AVAILABLE DATA:

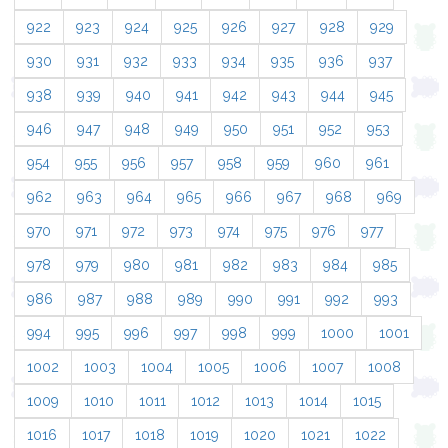
922
923
924
925
926
927
928
929
930
931
932
933
934
935
936
937
938
939
940
941
942
943
944
945
946
947
948
949
950
951
952
953
954
955
956
957
958
959
960
961
962
963
964
965
966
967
968
969
970
971
972
973
974
975
976
977
978
979
980
981
982
983
984
985
986
987
988
989
990
991
992
993
994
995
996
997
998
999
1000
1001
1002
1003
1004
1005
1006
1007
1008
1009
1010
1011
1012
1013
1014
1015
1016
1017
1018
1019
1020
1021
1022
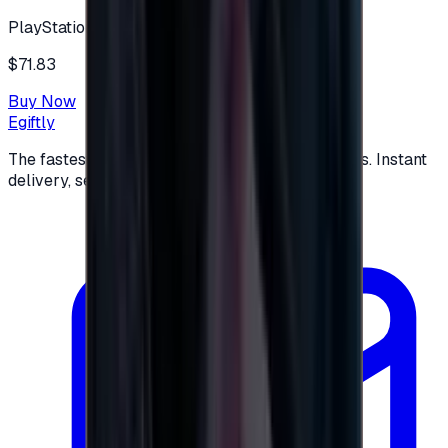
PlayStation
$71.83
Buy Now
Egiftly
The fastest way to buy and send digital gift cards. Instant
delivery, secure checkout.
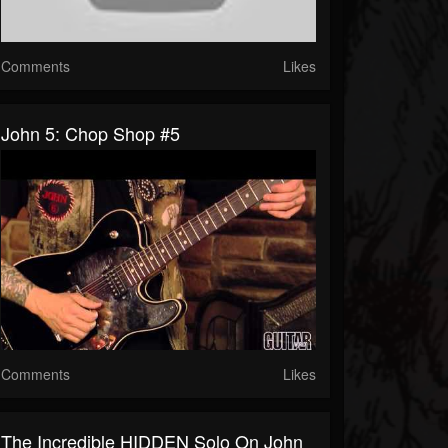
Comments
Likes
John 5: Chop Shop #5
Comments
Likes
The Incredible HIDDEN Solo On John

JOB: Each record above has to be written out again in full, but its pictures must not be.

TASK ANSWER:
922
923
924
925
926
927
928
929
930
931
932
933
934
935
936
937
938
939
940
941
942
943
944
945
946
947
948
949
950
951
952
953
954
955
956
957
958
959
960
961
962
963
964
965
966
967
968
969
970
971
972
973
974
975
976
977
978
979
980
981
982
983
984
985
986
987
988
989
990
991
992
993
994
995
996
997
998
999
1000
1001
1002
1003
1004
1005
1006
1007
1008
1009
1010
1011
1012
1013
1014
1015
1016
1017
1018
1019
1020
1021
1022
PlayStation
$71.83
Buy Now
Egiftly
The fastest way to buy and send digital gift cards. Instant
delivery, secure checkout.
Comments
Likes
John 5: Chop Shop #5
Comments
Likes
The Incredible HIDDEN Solo On John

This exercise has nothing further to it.